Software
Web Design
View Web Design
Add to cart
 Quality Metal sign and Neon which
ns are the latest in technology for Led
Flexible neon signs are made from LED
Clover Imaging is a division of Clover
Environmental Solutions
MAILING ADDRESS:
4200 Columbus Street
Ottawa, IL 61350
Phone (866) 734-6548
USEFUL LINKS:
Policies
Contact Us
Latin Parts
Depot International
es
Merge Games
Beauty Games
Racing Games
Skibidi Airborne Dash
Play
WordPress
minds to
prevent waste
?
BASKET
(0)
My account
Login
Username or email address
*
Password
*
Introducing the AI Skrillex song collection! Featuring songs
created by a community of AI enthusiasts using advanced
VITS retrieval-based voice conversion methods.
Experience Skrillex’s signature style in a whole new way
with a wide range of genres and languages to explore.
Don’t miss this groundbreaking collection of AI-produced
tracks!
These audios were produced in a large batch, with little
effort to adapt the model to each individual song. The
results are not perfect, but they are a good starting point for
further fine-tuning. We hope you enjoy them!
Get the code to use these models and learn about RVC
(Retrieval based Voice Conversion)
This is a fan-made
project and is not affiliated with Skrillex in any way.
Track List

___

# [Goal of the exercise]
The records above should be copied out again in full, exactly as they appear.

# [Exercise solution]
Software
Web Design
View Web Design
Add to cart
 Quality Metal sign and Neon which
ns are the latest in technology for Led
Flexible neon signs are made from LED
Clover Imaging is a division of Clover
Environmental Solutions
MAILING ADDRESS:
4200 Columbus Street
Ottawa, IL 61350
Phone (866) 734-6548
USEFUL LINKS:
Policies
Contact Us
Latin Parts
Depot International
es
Merge Games
Beauty Games
Racing Games
Skibidi Airborne Dash
Play
WordPress
minds to
prevent waste
?
BASKET
(0)
My account
Login
Username or email address
*
Password
*
Introducing the AI Skrillex song collection! Featuring songs
created by a community of AI enthusiasts using advanced
VITS retrieval-based voice conversion methods.
Experience Skrillex’s signature style in a whole new way
with a wide range of genres and languages to explore.
Don’t miss this groundbreaking collection of AI-produced
tracks!
These audios were produced in a large batch, with little
effort to adapt the model to each individual song. The
results are not perfect, but they are a good starting point for
further fine-tuning. We hope you enjoy them!
Get the code to use these models and learn about RVC
(Retrieval based Voice Conversion)
This is a fan-made
project and is not affiliated with Skrillex in any way.
Track List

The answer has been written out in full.